- Active: 1941–1944
- Disbanded: 14 October 1944
- Country: United Kingdom
- Branch: British Army
- Type: Armoured car regiment
- Role: Reconnaissance
- Part of: Royal Armoured Corps

Commanders
- Notable commanders: Col Claude Lancaster, MP

= 112th Regiment Royal Armoured Corps =

The 112th Regiment Royal Armoured Corps (Foresters) (112 RAC) was an armoured car regiment of the British Army's Royal Armoured Corps during the Second World War.

==Origin==
112th Regiment RAC was formed on 1 November 1941 by the conversion to the armoured car role of the 9th Battalion, Sherwood Foresters (Nottinghamshire and Derbyshire Regiment). This was an infantry battalion raised in 1939 that had seen action at the Battle of Dunkirk, originally as part of 139th Brigade of 46th Infantry Division, and had since been serving in the lorried infantry role in the Support Group of 1st Armoured Division. The battalion had been under orders to accompany 1st Armoured to the Middle East, but these were cancelled and the men returned their tropical uniforms to store.

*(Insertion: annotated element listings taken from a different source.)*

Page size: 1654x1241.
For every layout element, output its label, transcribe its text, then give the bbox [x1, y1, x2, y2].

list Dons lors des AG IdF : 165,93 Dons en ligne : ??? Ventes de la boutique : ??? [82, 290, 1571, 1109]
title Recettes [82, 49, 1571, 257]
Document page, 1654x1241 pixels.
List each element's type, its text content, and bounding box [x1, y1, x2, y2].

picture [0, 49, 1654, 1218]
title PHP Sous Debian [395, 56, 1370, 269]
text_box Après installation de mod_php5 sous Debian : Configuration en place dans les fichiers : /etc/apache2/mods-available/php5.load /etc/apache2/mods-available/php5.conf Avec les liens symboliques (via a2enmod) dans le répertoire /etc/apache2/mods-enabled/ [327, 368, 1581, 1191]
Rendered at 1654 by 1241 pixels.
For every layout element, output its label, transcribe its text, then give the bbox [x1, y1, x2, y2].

In common with other infantry battalions transferred to the Royal Armoured Corps, 112's personnel would have continued to wear their Foresters cap badge on the black beret of the Royal Armoured Corps, and the regiment continued to add the parenthesis '(Foresters)' after the RAC title. The first commanding officer was Lieutenant Colonel Claude Lancaster, a Member of Parliament and Reserve officer who had raised 9th Foresters and commanded it at Dunkirk. He was made an Honorary Colonel in the Royal Armoured Corps when his term of command ended.

==Service==
112 RAC was assigned to the newly formed 42nd Armoured Division as its armoured car regiment. The regiment's initial equipment was the Bison concrete armoured lorry with extemporised armour and Standard Beaverette armoured cars handed over by 42nd Division's Reconnaissance Regiment, with Daimler Dingo scout cars as armoured command vehicles.

112 RAC left 42nd Division in February 1943 and later became a draft-finding unit for other armoured car regiments fighting in the Normandy Campaign. One of the regiment's last duties was to carry out trials on the 95 mm gun version of the Harry Hopkins light tank, even though no-one in the regiment had ever seen a 95 mm gun.

Despite personal appeals from the commanding officer, Lieutenant Colonel A. G. Miller, DSO, to General Sir Miles Christopher Dempsey commanding the British Second Army in North-western Europe, and from Colonel Lancaster to the War Office, to allow the unit to go overseas, 112 RAC ceased to exist on 14 October 1944, when it reverted to the title of 9th Foresters, which was placed in suspended animation. The last entry in the War Diary notes:
The history of this Regiment is a pure example of the complete inefficiency of 'A' Branch at the War Office, in as much as many hundreds of officers and men have wasted valuable years of their lives training for precisely nothing.